• _WHAT IS NEEDED_:
Extend the passage below on adding transactions to an existing API, continuing right after its last sentence.
[PASSAGE — start]
Adding Transations to any existing API
In the very exact same vein, the whole transaction stuff should be delegated. It should be assumed that in the current unit of work (UoW), one is always in a transaction. The only way to abort a transaction is to throw an exception. If returning, it is assumed that everything went OK, and the eventual changes are to be committed.
This enables a very nice behavior: transparent batching.
A well known fact is that batching is much more efficient than unit processing. But then with batching, we loose nice transaction capabilities. Moreover, mixing transactions & batching is usually very painful, as the error handling is usually very business specific.
There are various types of mixing. They are specific on what to commit, and what to rollback inside the batch of things to process:
What should be commit | Comment | Typical use case |
---|---|---|
As much as possible | This is when batching a list of similar simple objects | Massive PriceRows Updates |
Nothing | This is when batching a complex object | Order+OrderEntries+Consignments |
Some things | This is when batching a list of similar complex objects | Multiple Order+OrderEntries+Consignments |
By delegating the handling of the transaction to the caller, one can assume nothing about it. And therefore leave the error handling to the caller or to a middle layer that only handles transactions.
[PASSAGE — finish]
[SOURCE MATERIAL — start]
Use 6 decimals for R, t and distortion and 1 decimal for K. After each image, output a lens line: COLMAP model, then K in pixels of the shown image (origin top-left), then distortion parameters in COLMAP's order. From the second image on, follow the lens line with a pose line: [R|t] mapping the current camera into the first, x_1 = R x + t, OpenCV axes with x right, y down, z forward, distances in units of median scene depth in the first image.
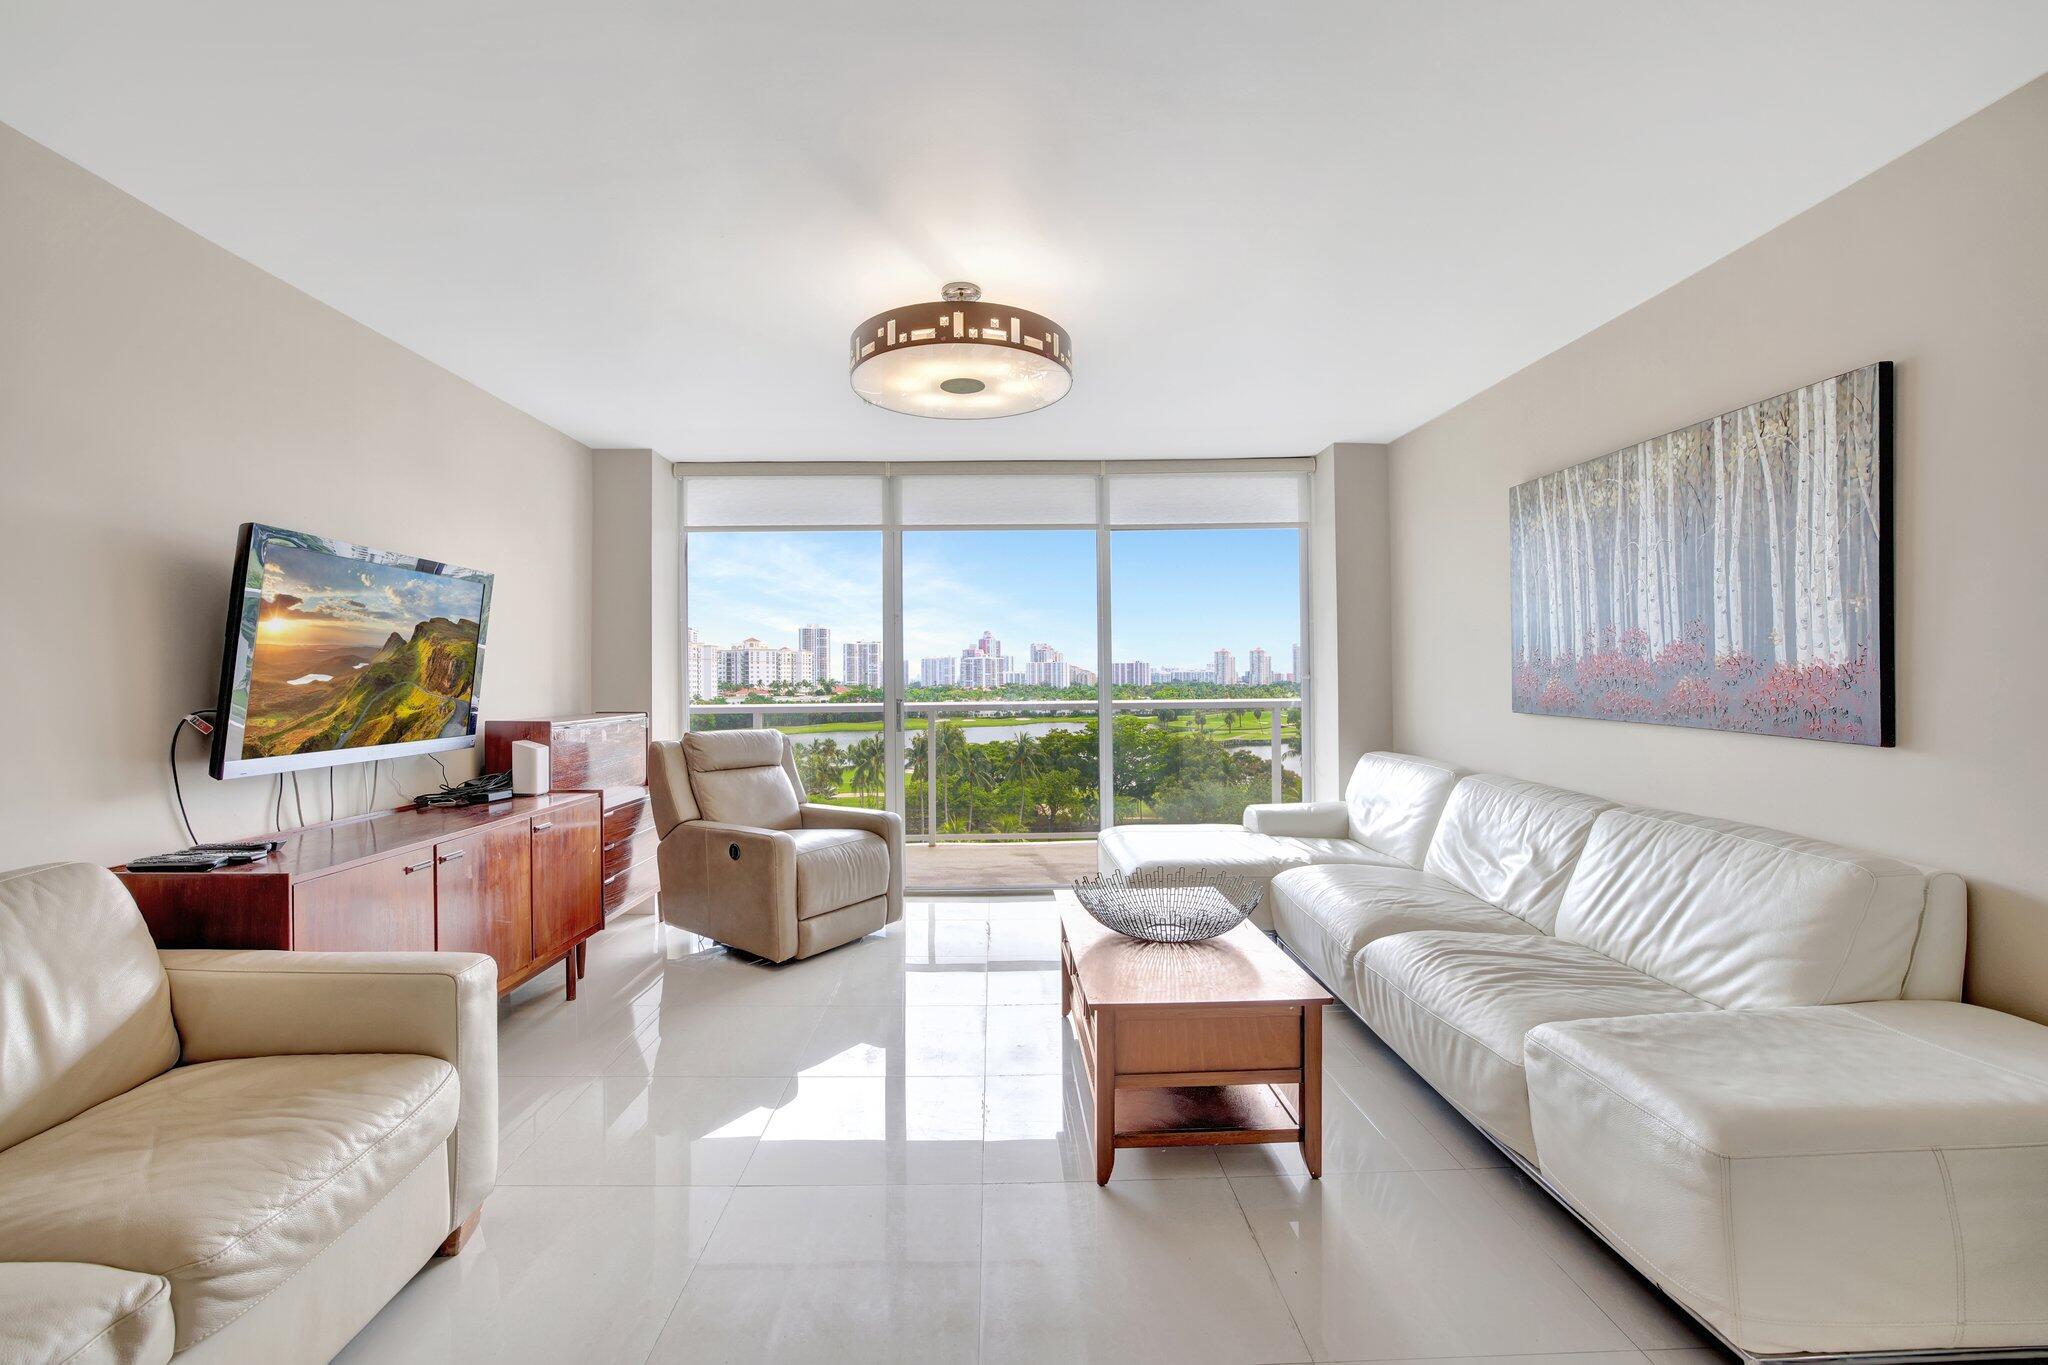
lens RADIAL K [[899.5, 0, 1039.1], [0, 899.5, 680.3], [0, 0, 1]] dist [0.020295, 0.000002]
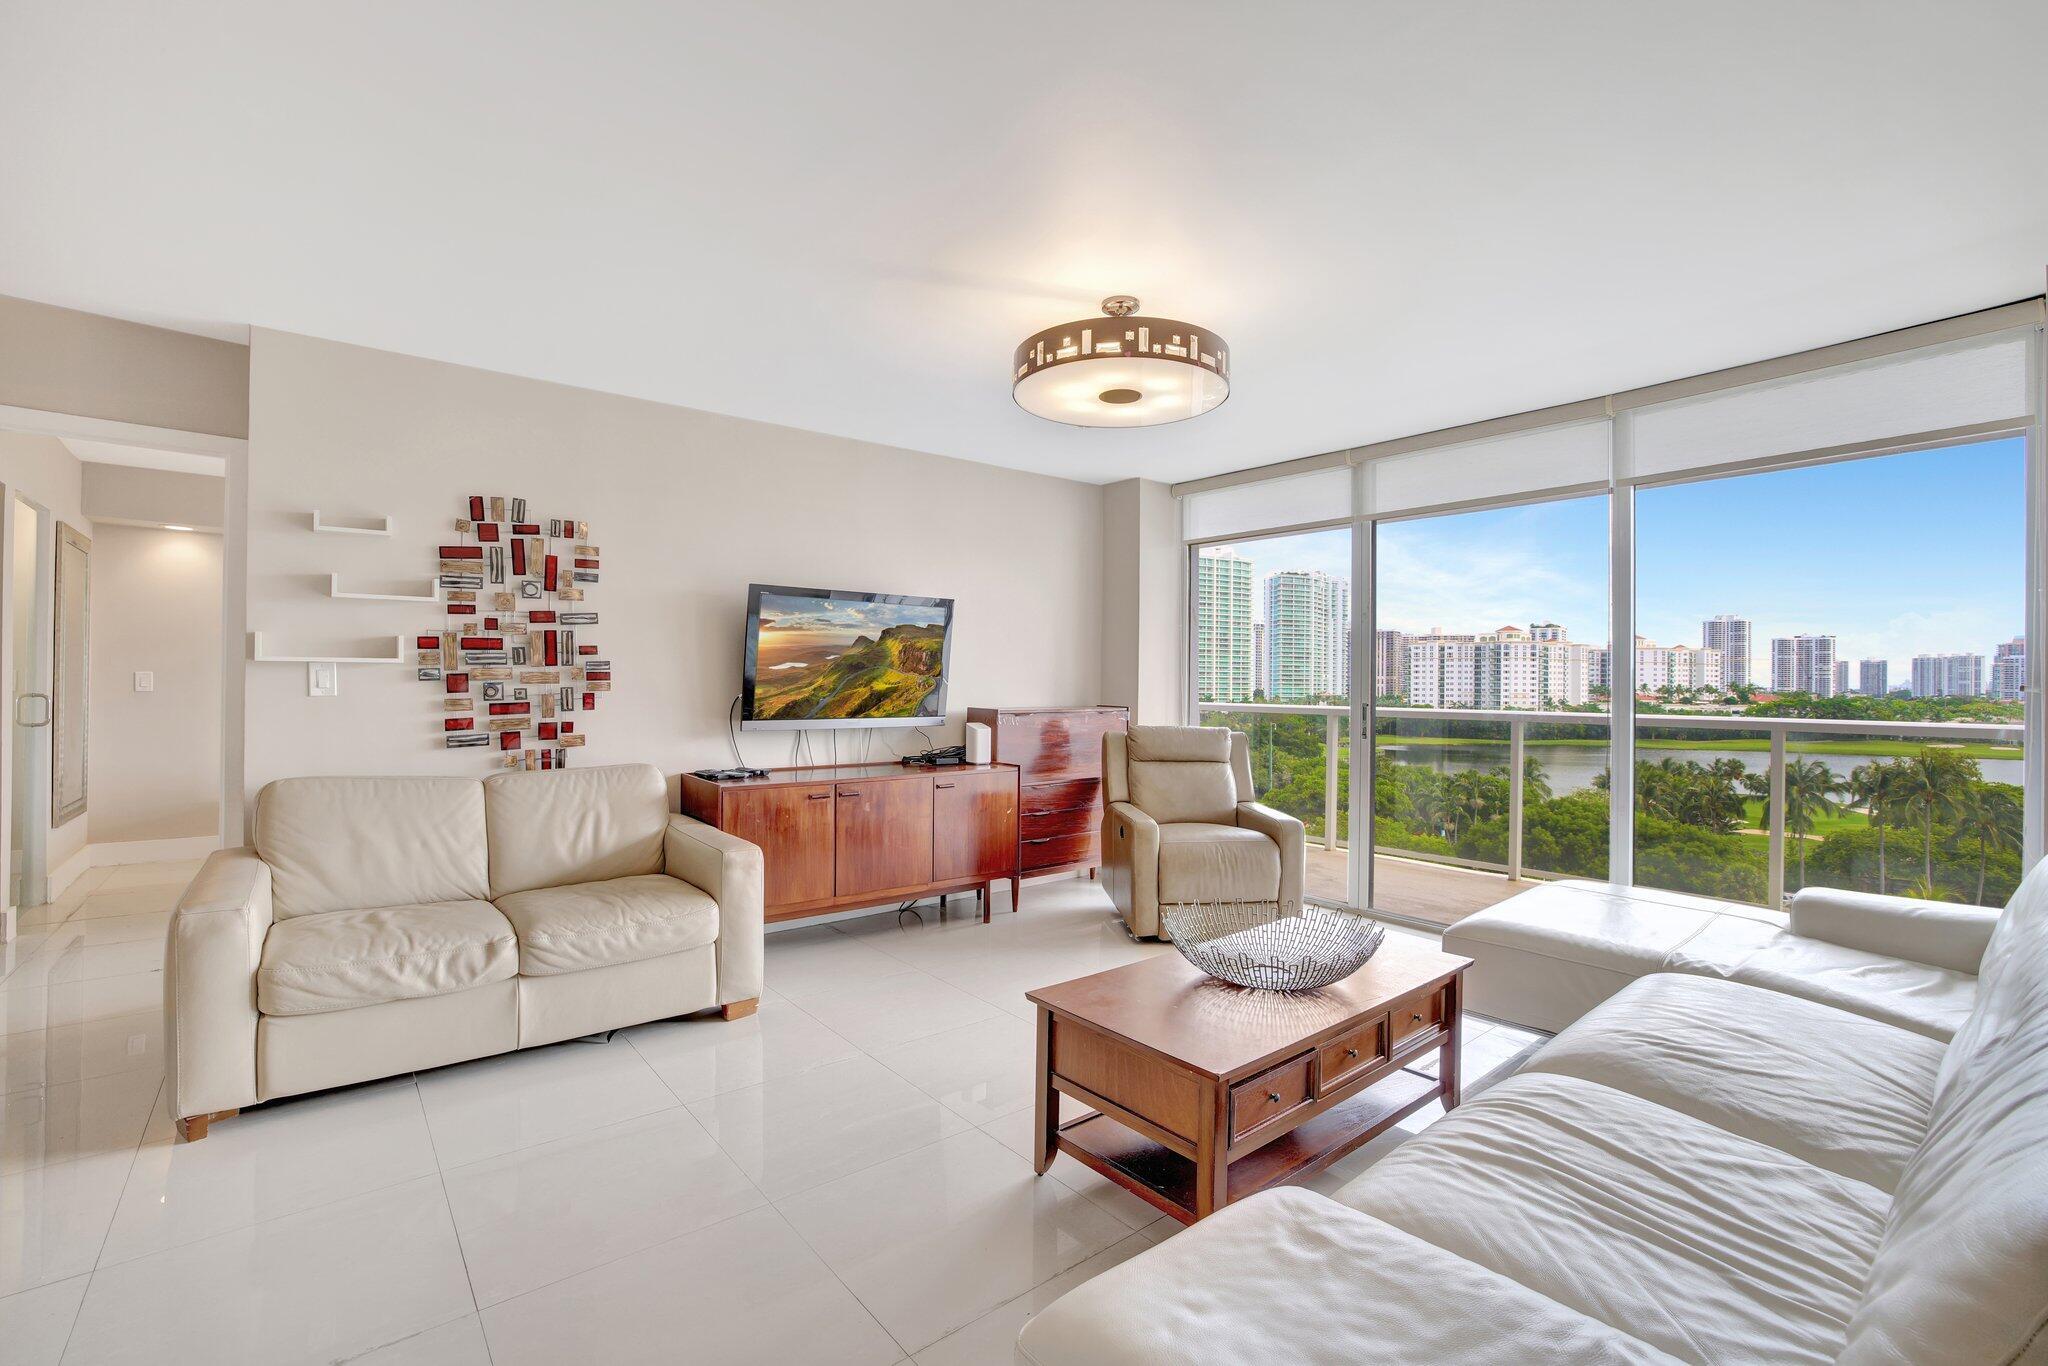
[SOURCE MATERIAL — finish]
• _OUTPUT OF THE EXERCISE_:
The middle layer can then have a very business-centric approach:
- execute the whole batch in one big transaction, and eventually if there is a failure, execute it in individual transactions. This should not be a issue for performance, as the “normal” case would be to have it working 99.5% of the time and therefore only slicing 0.5% of the batches.
- execute directly the whole batch in several bite-sized transactions (think 100 transactions of 1000 PriceRows Updates). Retry can be done if needed.
- execute the whole batch in a multithread manner, but still having several bite-sized transactions This would be done via having the business case selecting the right middle layer and leveraging that.
An example of HTTP call would be in the same cart API:
POST -d ean=9780201633610 https://eshop.com/rest/v1/carts/current/entries
[
{
"ean" : "9780131101630"
},
{
"ean" : "9780131103627"
},
{
"ean" : "9780131103627"
},
{
"ean" : "9780131103627"
}
]
< HTTP/1.1 200 OK
{
"id": "f4cdae8a-3a76-4175-b221-015ee8f21706",
"entries": 5,
"total": 356.56,
"currency": "USD"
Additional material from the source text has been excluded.